Introduction: In 2023, pediatric brain tumor patients at the Philippine General Hospital (PGH) experienced a high rate of ventriculitis and non-CNS infections, including nosocomial sepsis, urinary tract infection (UTI)/ catheter- associated urinary tract infection (CAUTI), and pneumonia. To address this, a Brain Tumor Coordinator (BTC) was hired who developed a postoperative nursing care bundle that includes chlorhexidine (CHG) bathing, oral care, bed turning, and wound care. In addition, a closed system external ventricular device (Becker) was purchased for patients requiring temporary cerebrospinal fluid (CSF) diversion.

Methodology: To evaluate the impact of the intervention, data on CNS and non-CNS nosocomial infections were retrospectively compared before and after the implementation of the postoperative care bundle.

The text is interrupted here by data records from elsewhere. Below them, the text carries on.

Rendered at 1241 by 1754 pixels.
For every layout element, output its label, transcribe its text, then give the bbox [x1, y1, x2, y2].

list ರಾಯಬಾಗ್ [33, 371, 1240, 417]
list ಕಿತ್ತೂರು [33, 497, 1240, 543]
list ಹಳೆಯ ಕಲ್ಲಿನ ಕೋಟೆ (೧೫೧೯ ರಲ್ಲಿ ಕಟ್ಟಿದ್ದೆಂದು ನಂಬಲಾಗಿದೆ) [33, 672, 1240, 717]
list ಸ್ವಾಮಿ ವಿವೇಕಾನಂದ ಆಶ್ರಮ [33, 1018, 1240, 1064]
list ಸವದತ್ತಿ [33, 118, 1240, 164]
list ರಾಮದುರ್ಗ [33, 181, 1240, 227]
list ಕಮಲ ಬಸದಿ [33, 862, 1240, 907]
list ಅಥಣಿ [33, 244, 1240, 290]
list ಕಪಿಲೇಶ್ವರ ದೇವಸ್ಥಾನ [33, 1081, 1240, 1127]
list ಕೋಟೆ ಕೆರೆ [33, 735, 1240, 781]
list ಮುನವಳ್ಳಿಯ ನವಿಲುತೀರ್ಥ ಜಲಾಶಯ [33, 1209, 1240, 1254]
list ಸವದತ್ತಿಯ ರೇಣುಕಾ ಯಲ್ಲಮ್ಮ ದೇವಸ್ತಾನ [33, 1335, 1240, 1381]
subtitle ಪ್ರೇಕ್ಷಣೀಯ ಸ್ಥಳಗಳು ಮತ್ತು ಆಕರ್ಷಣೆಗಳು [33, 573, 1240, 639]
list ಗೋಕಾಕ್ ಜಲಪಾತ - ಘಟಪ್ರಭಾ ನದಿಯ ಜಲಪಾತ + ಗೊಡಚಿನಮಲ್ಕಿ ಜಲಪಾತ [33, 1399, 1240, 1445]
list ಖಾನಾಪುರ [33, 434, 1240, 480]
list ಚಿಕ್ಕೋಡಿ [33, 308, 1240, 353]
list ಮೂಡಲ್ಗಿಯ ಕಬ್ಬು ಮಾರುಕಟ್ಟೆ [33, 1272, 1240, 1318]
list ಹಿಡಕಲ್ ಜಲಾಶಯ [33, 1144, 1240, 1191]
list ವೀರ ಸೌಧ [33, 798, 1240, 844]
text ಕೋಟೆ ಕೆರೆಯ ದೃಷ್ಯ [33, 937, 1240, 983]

Results: Following the implementation of the postoperative care bundle, the rate of CNS infections decreased from 26.09% in 2023 to 9.09% in 2024. Nosocomial urinary tract infections (UTI) and nosocomial sepsis also showed significant reductions, from 21.73% to 11.36% and from 23.91% to 4.55%, respectively. However, the rate of nosocomial pneumonia remained high, increasing from 21.73% to 31.82%, as more than half of the cases occurred in ventilator-dependent patients.

Conclusion: Comprehensive and consistent use of postoperative care bundle reduced nosocomial infections among pediatric brain tumor patients. Specialized nursing education and training on external ventricular device (EVD) care, in collaboration with St. Jude Global, will further improve patient outcomes not just among pediatric brain tumors but also among other neuro-surgical patients in PGH.